Work task ▸ Could you reproduce the lines below from the one with "Whole-slide image, hematoxylin" through the one with "Reviewer comment on"? Keep both ends and add nothing.

Provided data ▸
☆ ☆ ☆ ☆
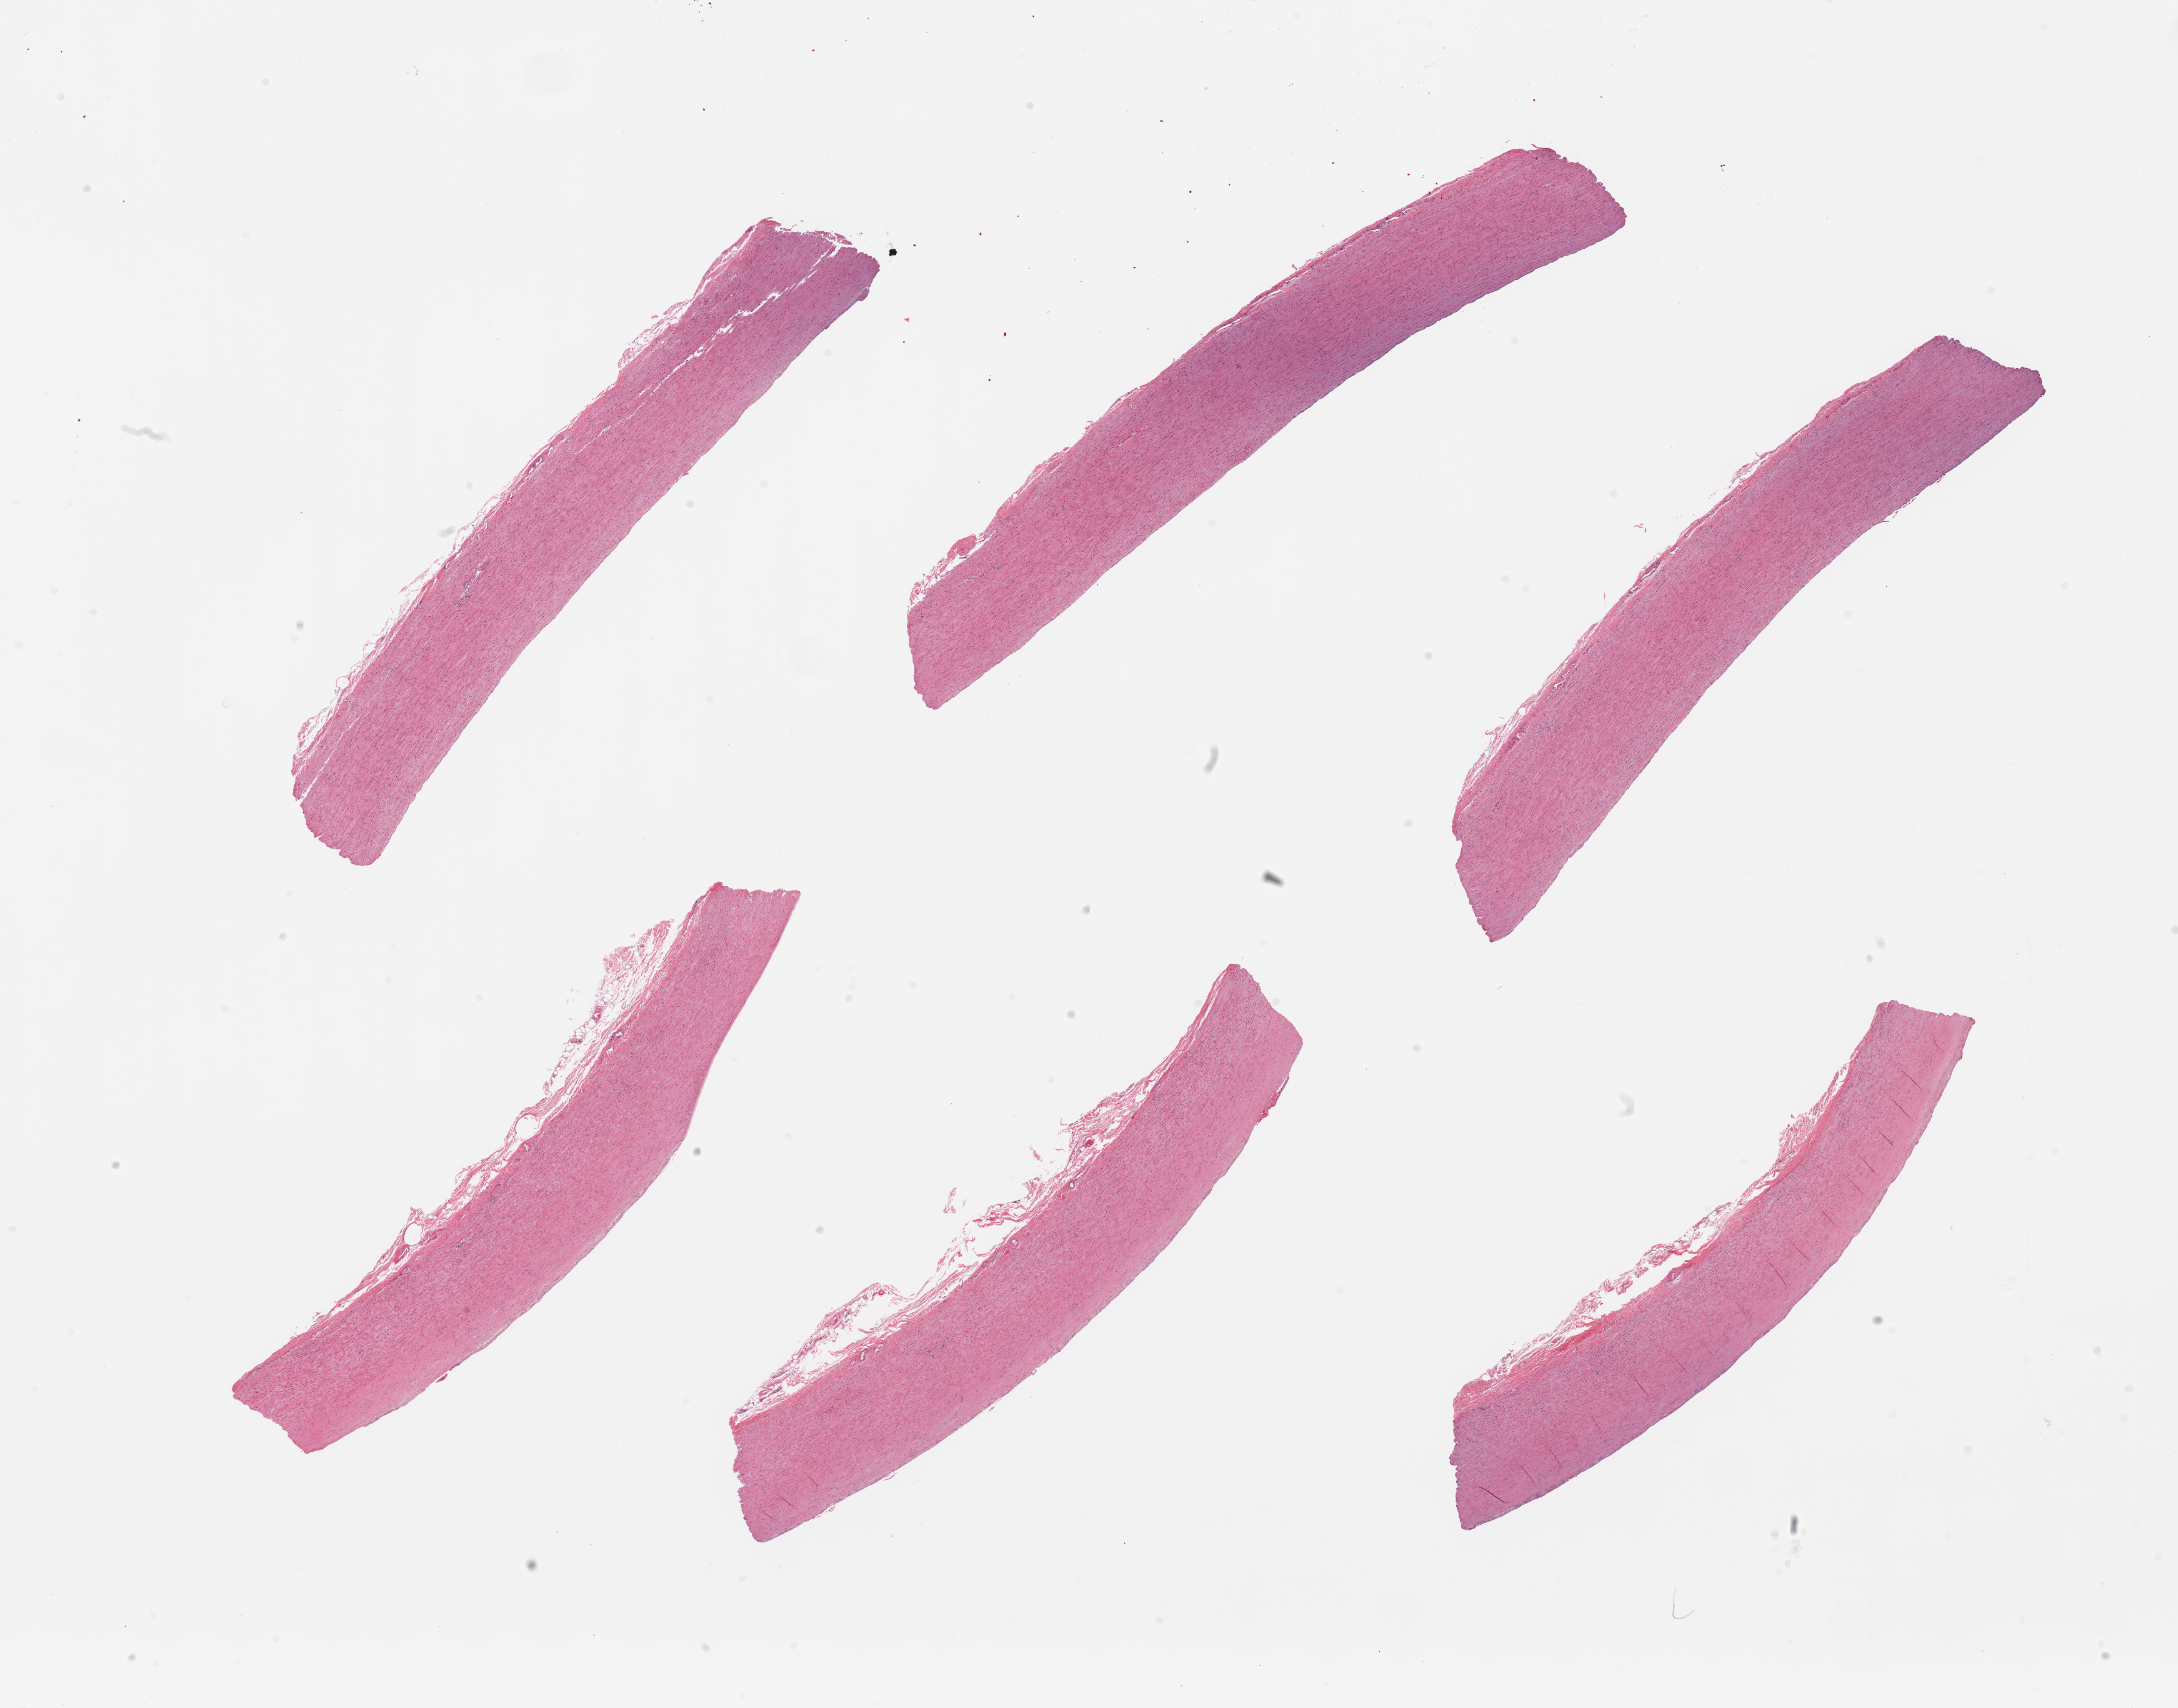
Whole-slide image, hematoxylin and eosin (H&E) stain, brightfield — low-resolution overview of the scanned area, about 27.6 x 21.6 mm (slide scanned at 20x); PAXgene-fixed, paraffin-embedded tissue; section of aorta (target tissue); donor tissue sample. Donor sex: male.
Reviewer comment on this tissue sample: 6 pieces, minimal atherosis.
☆ ☆ ☆ ☆
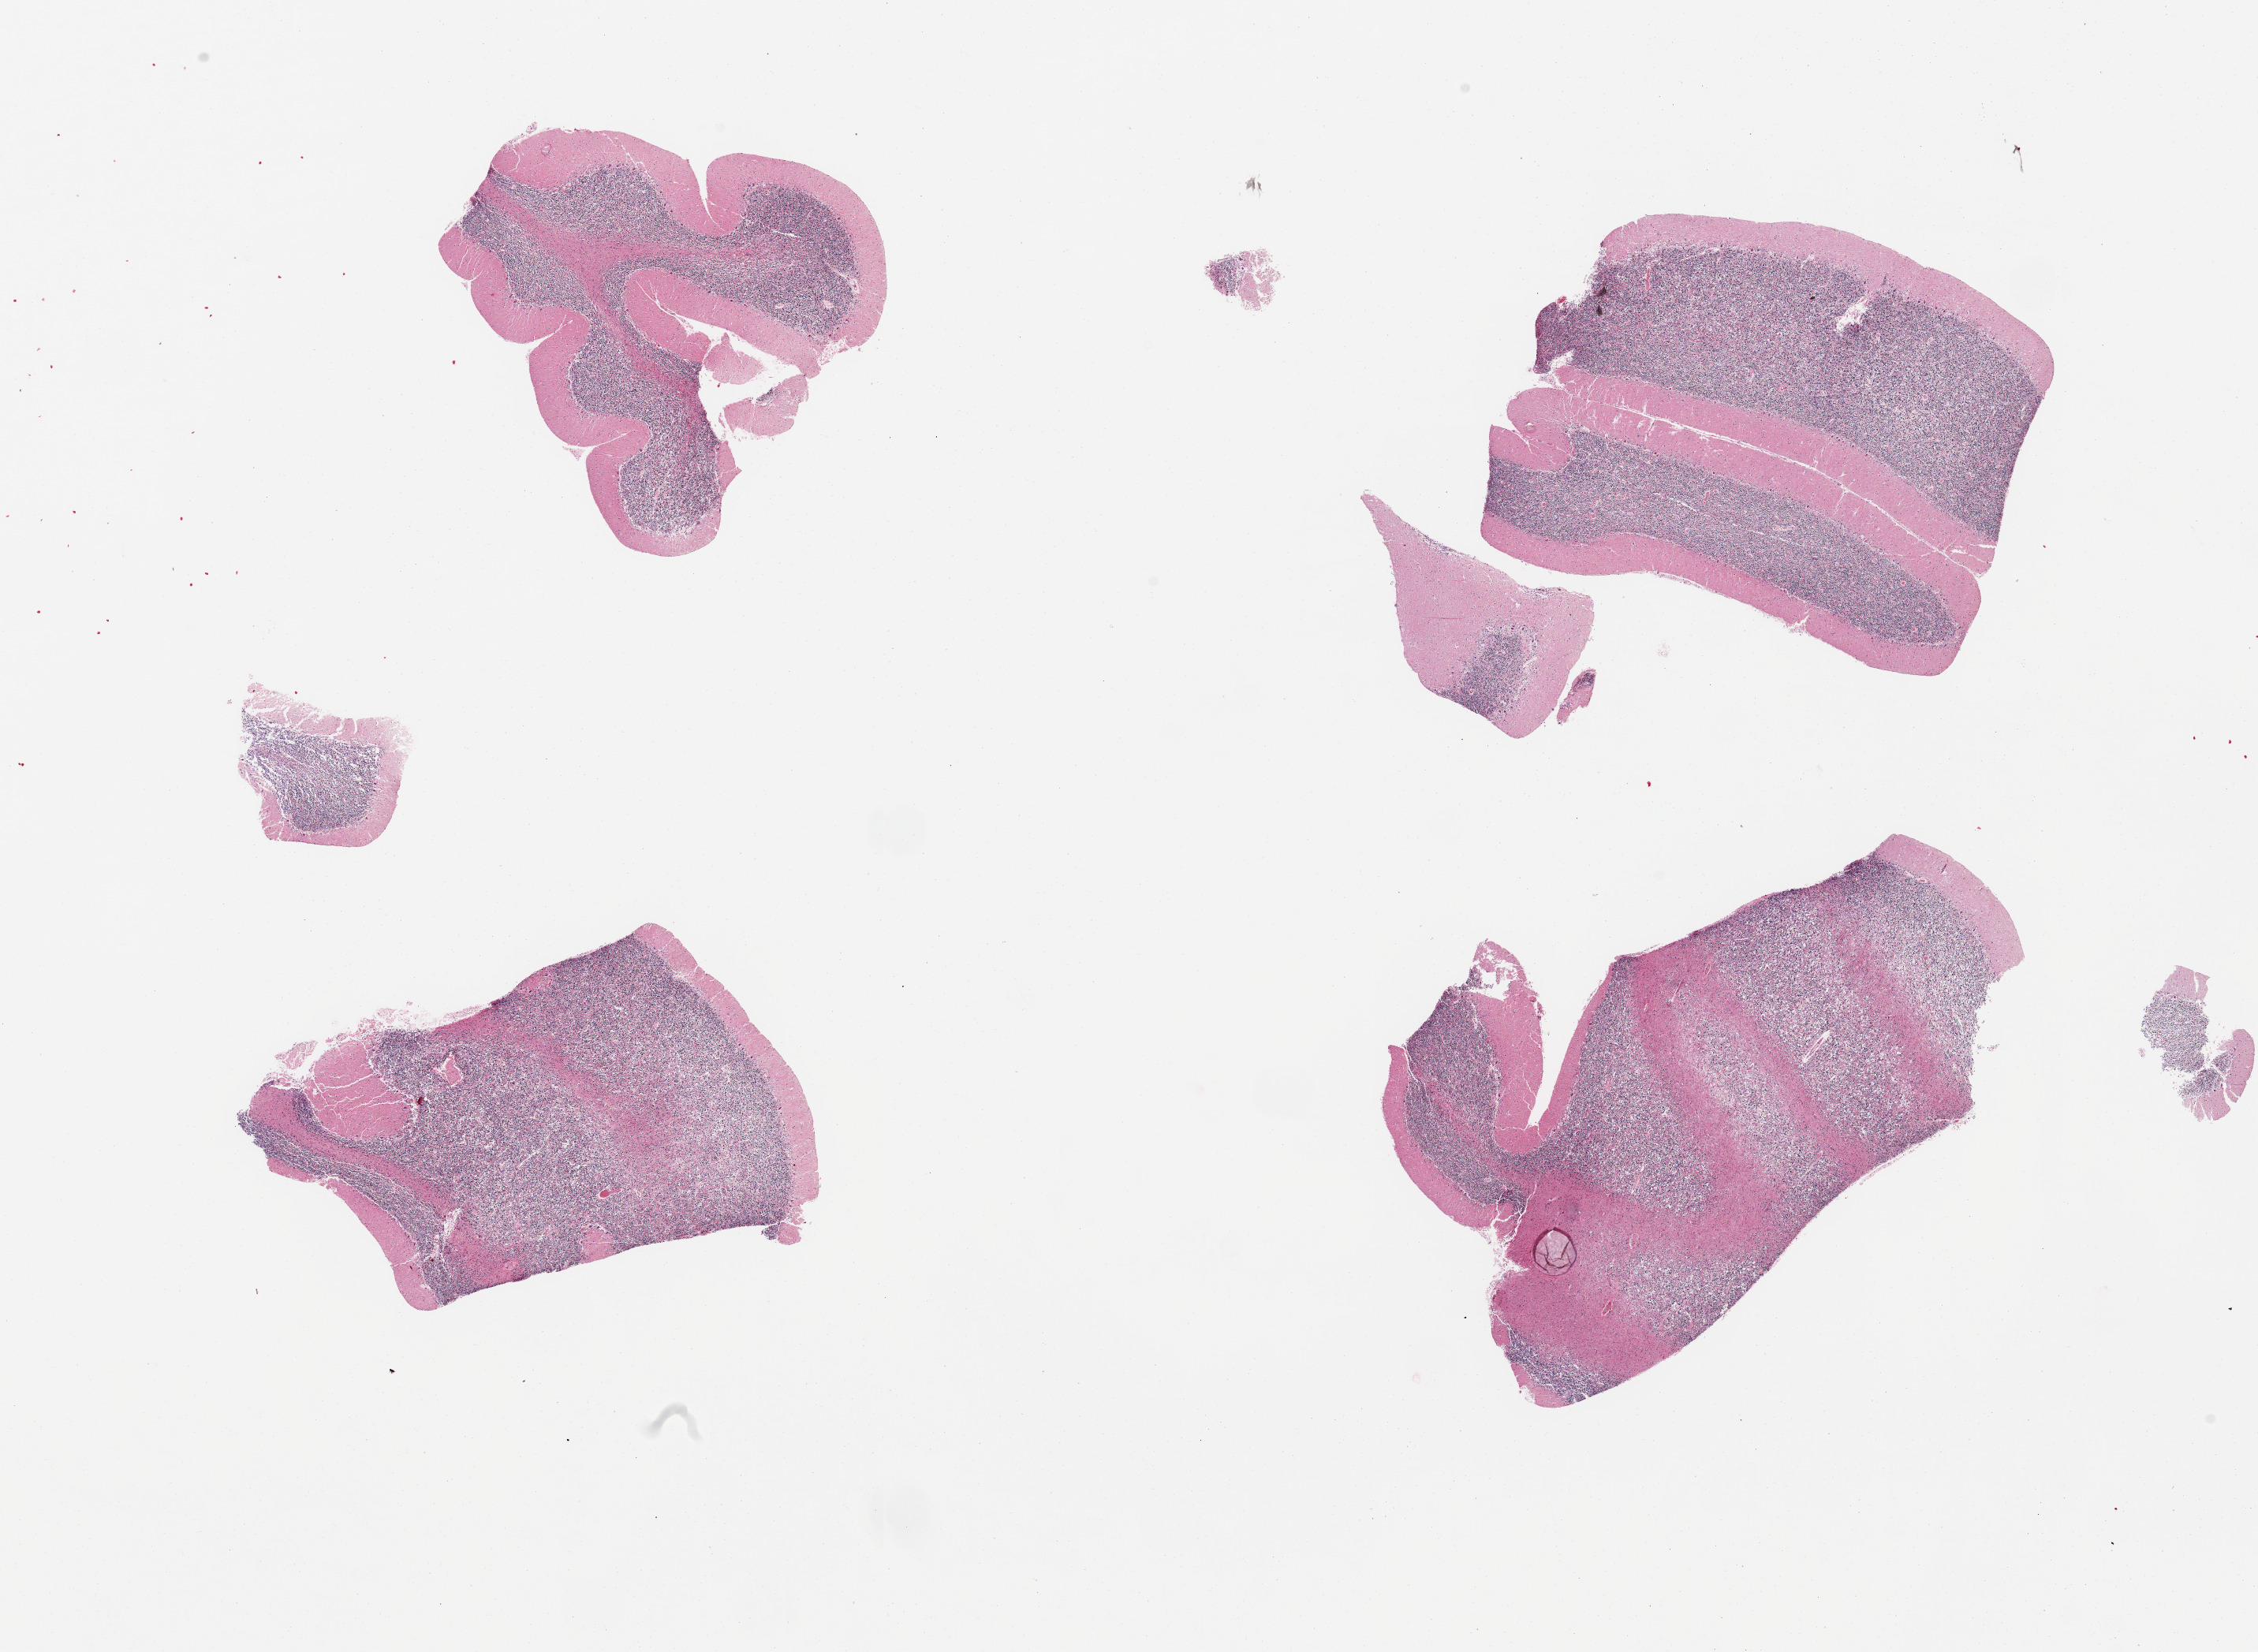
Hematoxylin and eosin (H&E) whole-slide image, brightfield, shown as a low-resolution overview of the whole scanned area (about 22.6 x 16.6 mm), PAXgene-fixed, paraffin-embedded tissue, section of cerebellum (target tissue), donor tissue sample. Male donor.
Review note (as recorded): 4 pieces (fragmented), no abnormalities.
☆ ☆ ☆ ☆
Response to the exercise ▸
Whole-slide image, hematoxylin and eosin (H&E) stain, brightfield — low-resolution overview of the scanned area, about 27.6 x 21.6 mm (slide scanned at 20x); PAXgene-fixed, paraffin-embedded tissue; section of aorta (target tissue); donor tissue sample. Donor sex: male.
Reviewer comment on this tissue sample: 6 pieces, minimal atherosis.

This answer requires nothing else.